# [Your goal]
Among the lines below, list those containing the string "AperFunction".

┌─ Record set

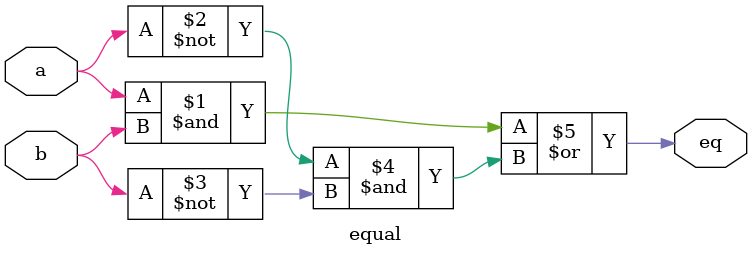
<source format=v>
`timescale 1ns / 1ps


module equal(
    input a, b,
    output eq
    );
    
    assign eq = a & b | ~a & ~b;
endmodule

</source>
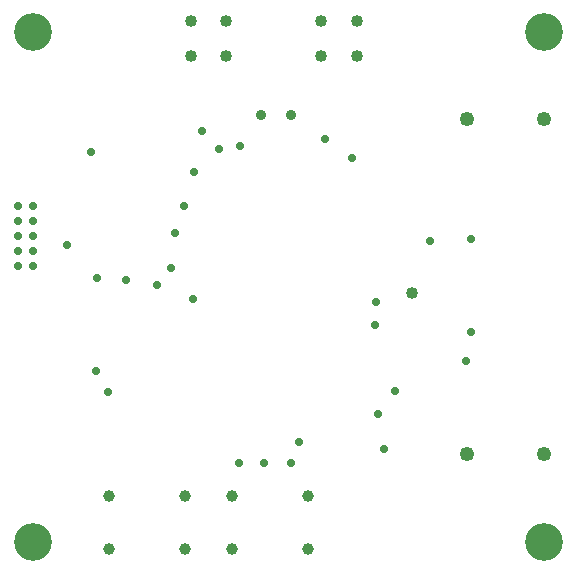
<source format=gbr>
%TF.GenerationSoftware,Altium Limited,Altium Designer,18.1.9 (240)*%
G04 Layer_Color=0*
%FSLAX26Y26*%
%MOIN*%
%TF.FileFunction,Plated,1,2,PTH,Drill*%
%TF.Part,Single*%
G01*
G75*
%TA.AperFunction,ComponentDrill*%
%ADD70C,0.040000*%
%ADD71C,0.040000*%
%ADD72C,0.028000*%
%ADD73C,0.049213*%
%ADD74C,0.035433*%
%ADD75C,0.038976*%
%TA.AperFunction,ViaDrill,NotFilled*%
%ADD76C,0.028000*%
%ADD77C,0.126000*%
D70*
X3469055Y4059055D02*
D03*
Y3940945D02*
D03*
X3350945Y4059055D02*
D03*
Y3940945D02*
D03*
X3785945D02*
D03*
Y4059055D02*
D03*
X3904055Y3940945D02*
D03*
Y4059055D02*
D03*
D71*
X4090000Y3149979D02*
D03*
D72*
X2825000Y3240000D02*
D03*
X2775000D02*
D03*
X2825000Y3290000D02*
D03*
X2775000D02*
D03*
X2825000Y3340000D02*
D03*
X2775000D02*
D03*
X2825000Y3390000D02*
D03*
X2775000D02*
D03*
X2825000Y3440000D02*
D03*
X2775000D02*
D03*
D73*
X4528504Y3730000D02*
D03*
X4272598D02*
D03*
Y2615000D02*
D03*
X4528504D02*
D03*
D74*
X3585000Y3745000D02*
D03*
X3685000D02*
D03*
D75*
X3077047Y2473583D02*
D03*
X3332953D02*
D03*
X3077047Y2296417D02*
D03*
X3332953D02*
D03*
X3742953D02*
D03*
X3487047D02*
D03*
X3742953Y2473583D02*
D03*
X3487047D02*
D03*
D76*
X3240000Y3177057D02*
D03*
X3713303Y2655900D02*
D03*
X3515000Y3642974D02*
D03*
X4033318Y2825000D02*
D03*
X3329366Y3440000D02*
D03*
X3360000Y3130000D02*
D03*
X3135000Y3196000D02*
D03*
X3890000Y3601373D02*
D03*
X3039370Y3200000D02*
D03*
X2937614Y3312169D02*
D03*
X4285000Y3330000D02*
D03*
X3995000Y2630000D02*
D03*
X3595000Y2585536D02*
D03*
X3512362Y2585000D02*
D03*
X3975000Y2749088D02*
D03*
X3685000Y2585000D02*
D03*
X4285000Y3020000D02*
D03*
X4150000Y3325000D02*
D03*
X3362953Y3555000D02*
D03*
X3970000Y3120000D02*
D03*
X4270000Y2925000D02*
D03*
X3965000Y3045000D02*
D03*
X3390000Y3690000D02*
D03*
X3075000Y2820000D02*
D03*
X3036338Y2890000D02*
D03*
X3445000Y3631575D02*
D03*
X3017831Y3620512D02*
D03*
X3285000Y3235000D02*
D03*
X3300000Y3350000D02*
D03*
X3798117Y3665000D02*
D03*
D77*
X2825000Y4020000D02*
D03*
X4530000Y2320000D02*
D03*
Y4020000D02*
D03*
X2825000Y2320000D02*
D03*
%TF.MD5,e248a19179ae5a6305d3cf6504a114af*%
M02*

</source>
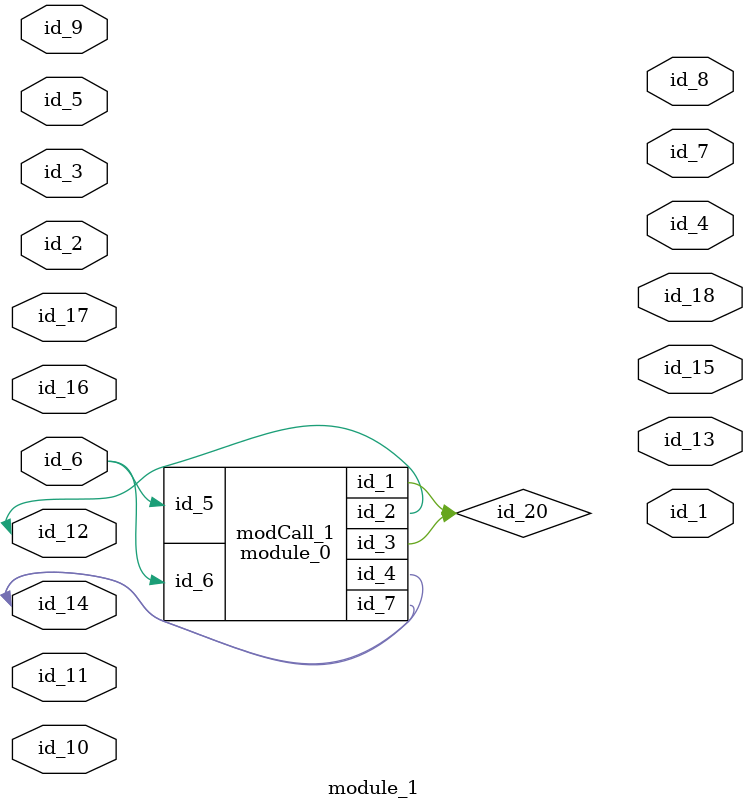
<source format=v>
module module_0 (
    id_1,
    id_2,
    id_3,
    id_4,
    id_5,
    id_6,
    id_7
);
  inout wire id_7;
  input wire id_6;
  input wire id_5;
  inout wire id_4;
  output wire id_3;
  output wire id_2;
  output wire id_1;
  assign id_7 = 1 == 1;
  wire id_8;
  wire id_9;
  wire id_10;
endmodule
module module_1 (
    id_1,
    id_2,
    id_3,
    id_4,
    id_5,
    id_6,
    id_7,
    id_8,
    id_9,
    id_10,
    id_11,
    id_12,
    id_13,
    id_14,
    id_15,
    id_16,
    id_17,
    id_18
);
  output wire id_18;
  inout wire id_17;
  input wire id_16;
  output wire id_15;
  inout wire id_14;
  output wire id_13;
  inout wire id_12;
  input wire id_11;
  input wire id_10;
  input wire id_9;
  output wire id_8;
  output wire id_7;
  input wire id_6;
  input wire id_5;
  output wire id_4;
  input wire id_3;
  input wire id_2;
  output wire id_1;
  wire id_19;
  wire id_20;
  module_0 modCall_1 (
      id_20,
      id_12,
      id_20,
      id_14,
      id_6,
      id_6,
      id_14
  );
endmodule

</source>
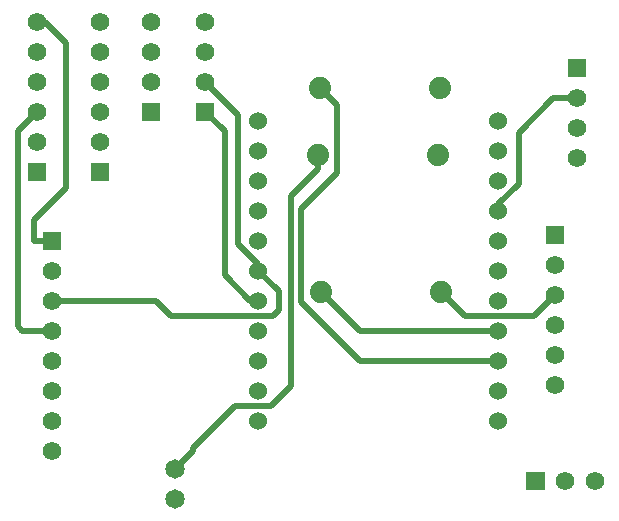
<source format=gbl>
G04 Layer: BottomLayer*
G04 EasyEDA v6.4.7, 2020-11-30T09:48:28+01:00*
G04 ec7fddcfb250444d8e3ff838e6161cd1,b786752bb5b344d598dffec7f8d735c0,10*
G04 Gerber Generator version 0.2*
G04 Scale: 100 percent, Rotated: No, Reflected: No *
G04 Dimensions in millimeters *
G04 leading zeros omitted , absolute positions ,3 integer and 3 decimal *
%FSLAX33Y33*%
%MOMM*%
G90*
D02*

%ADD11C,0.508000*%
%ADD12C,1.524000*%
%ADD13C,1.574800*%
%ADD14R,1.574800X1.574800*%
%ADD15C,1.879600*%
%ADD16C,1.651000*%

%LPD*%
G54D11*
G01X16285Y4445D02*
G01X17809Y5969D01*
G01X17809Y6223D01*
G01X21365Y9779D01*
G01X24413Y9779D01*
G01X26064Y11430D01*
G01X26064Y27559D01*
G01X28350Y29845D01*
G01X28350Y30988D01*
G01X50321Y35814D02*
G01X48289Y35814D01*
G01X45368Y32893D01*
G01X45368Y28575D01*
G01X43646Y26852D01*
G01X43646Y26278D01*
G01X4601Y34671D02*
G01X2950Y33020D01*
G01X2950Y16510D01*
G01X3331Y16129D01*
G01X5871Y16129D01*
G01X23326Y21198D02*
G01X25048Y19476D01*
G01X25048Y17907D01*
G01X24540Y17399D01*
G01X15904Y17399D01*
G01X14634Y18669D01*
G01X5871Y18669D01*
G01X4601Y42291D02*
G01X5236Y42291D01*
G01X7014Y40513D01*
G01X7014Y28194D01*
G01X4347Y25527D01*
G01X4347Y23749D01*
G01X5871Y23749D01*
G01X43646Y13578D02*
G01X31916Y13578D01*
G01X26953Y18542D01*
G01X26953Y26416D01*
G01X30001Y29464D01*
G01X30001Y35235D01*
G01X28533Y36703D01*
G01X38764Y19431D02*
G01X40796Y17399D01*
G01X46638Y17399D01*
G01X48416Y19177D01*
G01X18825Y37211D02*
G01X21619Y34416D01*
G01X21619Y23495D01*
G01X23326Y21787D01*
G01X23326Y21198D01*
G01X18825Y34671D02*
G01X20476Y33019D01*
G01X20476Y20828D01*
G01X22645Y18658D01*
G01X23326Y18658D01*
G01X43646Y16118D02*
G01X31916Y16118D01*
G01X28604Y19431D01*
G54D12*
G01X23326Y31358D03*
G01X23326Y28818D03*
G01X23326Y26278D03*
G01X23326Y23738D03*
G01X23326Y21198D03*
G01X23326Y18658D03*
G01X23326Y16118D03*
G01X23326Y13578D03*
G01X23326Y11038D03*
G01X23326Y8498D03*
G01X43646Y8498D03*
G01X43646Y11038D03*
G01X43646Y13578D03*
G01X43646Y16118D03*
G01X43646Y18658D03*
G01X43646Y21198D03*
G01X43646Y23738D03*
G01X43646Y26278D03*
G01X43646Y28818D03*
G01X43646Y31358D03*
G01X23326Y33898D03*
G01X43646Y33898D03*
G54D13*
G01X51845Y3429D03*
G01X49305Y3429D03*
G36*
G01X45977Y4216D02*
G01X47552Y4216D01*
G01X47552Y2641D01*
G01X45977Y2641D01*
G01X45977Y4216D01*
G37*
G01X48416Y11557D03*
G01X48416Y14097D03*
G01X48416Y16637D03*
G01X48416Y19177D03*
G01X48416Y21717D03*
G54D14*
G01X48416Y24257D03*
G54D13*
G01X9935Y42291D03*
G01X9935Y39751D03*
G01X9935Y37211D03*
G01X9935Y34671D03*
G01X9935Y32131D03*
G54D14*
G01X9935Y29591D03*
G54D13*
G01X4601Y42291D03*
G01X4601Y39751D03*
G01X4601Y37211D03*
G01X4601Y34671D03*
G01X4601Y32131D03*
G54D14*
G01X4601Y29591D03*
G54D15*
G01X28604Y19431D03*
G01X38764Y19431D03*
G01X28533Y36703D03*
G01X38693Y36703D03*
G01X28350Y30988D03*
G01X38510Y30988D03*
G54D14*
G01X50321Y38354D03*
G54D13*
G01X50321Y35814D03*
G01X50321Y33274D03*
G01X50321Y30734D03*
G54D14*
G01X14253Y34671D03*
G54D13*
G01X14253Y37211D03*
G01X14253Y39751D03*
G01X14253Y42291D03*
G54D14*
G01X18825Y34671D03*
G54D13*
G01X18825Y37211D03*
G01X18825Y39751D03*
G01X18825Y42291D03*
G54D16*
G01X16285Y4445D03*
G01X16285Y1905D03*
G54D14*
G01X5871Y23749D03*
G54D13*
G01X5871Y21209D03*
G01X5871Y18669D03*
G01X5871Y16129D03*
G01X5871Y13589D03*
G01X5871Y11049D03*
G01X5871Y8509D03*
G01X5871Y5969D03*
M00*
M02*

</source>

└─

# [Result for this task]
%TA.AperFunction,ComponentDrill*%
%TA.AperFunction,ViaDrill,NotFilled*%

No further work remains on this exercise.